We have been providing information on the Labour Leadership candidates’ views on housing. Jeremy Corbyn MP replied to a London LHG questionnaire and we published his responses last week. Yesterday we published the housing section of Andy Burnham MP‘s manifesto. Today we are publishing contributions made to the latest Labour Housing Group newsletter from Yvette Cooper MP (below) and Liz Kendall MP (to follow in the next post).
We hope this helps members and supporters who put housing high on their list of key issues to make up their mind about who to support.
 
Yvette-Cooper-portrait 2

“We should be building 300,000 new homes a year…..  I have shown I can deliver on housing.”

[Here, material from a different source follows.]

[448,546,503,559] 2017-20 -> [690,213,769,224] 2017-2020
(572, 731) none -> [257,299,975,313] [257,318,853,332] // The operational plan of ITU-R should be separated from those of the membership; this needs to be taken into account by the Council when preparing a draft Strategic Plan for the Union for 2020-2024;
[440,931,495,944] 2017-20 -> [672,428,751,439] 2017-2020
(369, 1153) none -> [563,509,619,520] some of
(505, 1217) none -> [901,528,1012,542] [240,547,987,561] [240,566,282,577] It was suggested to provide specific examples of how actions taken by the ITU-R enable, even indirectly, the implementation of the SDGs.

Statement on housing by Yvette Cooper

Britain needs more houses and it needs them now. Governments have been ducking the issue of housebuilding for too long. Every day that we delay, the crisis just gets worse and worse. It is one of the most serious challenges for Britain’s future and we can’t keep putting our heads in the sand.
Last year net housing supply was a pathetic 136,610. This Government has failed on housebuilding.
When I was Labour Housing Minister, we had the highest annual level of net housing supply in the last thirty years – wih over 207,000 net additions. I can build houses. I want to build on this record. We have to be far more ambitious if Britain is to have the homes that families need.
We should be building 300,000 new homes a year – a bolder plan. It will take ambition, determination and tough decisions. Enough with excuses, we’ve got to drive this through and if you stick at it, you can.
Today too many people are simply priced out of the housing market. Everyone wants a secure and affordable home to put down roots or support their family. We need to have clear plans to help first time buyers. Building more houses is cental to this.
The failure in housebuilding is holding back our economy, undermining communities and family life – we need a much bolder plan. I have shown I can deliver on housing.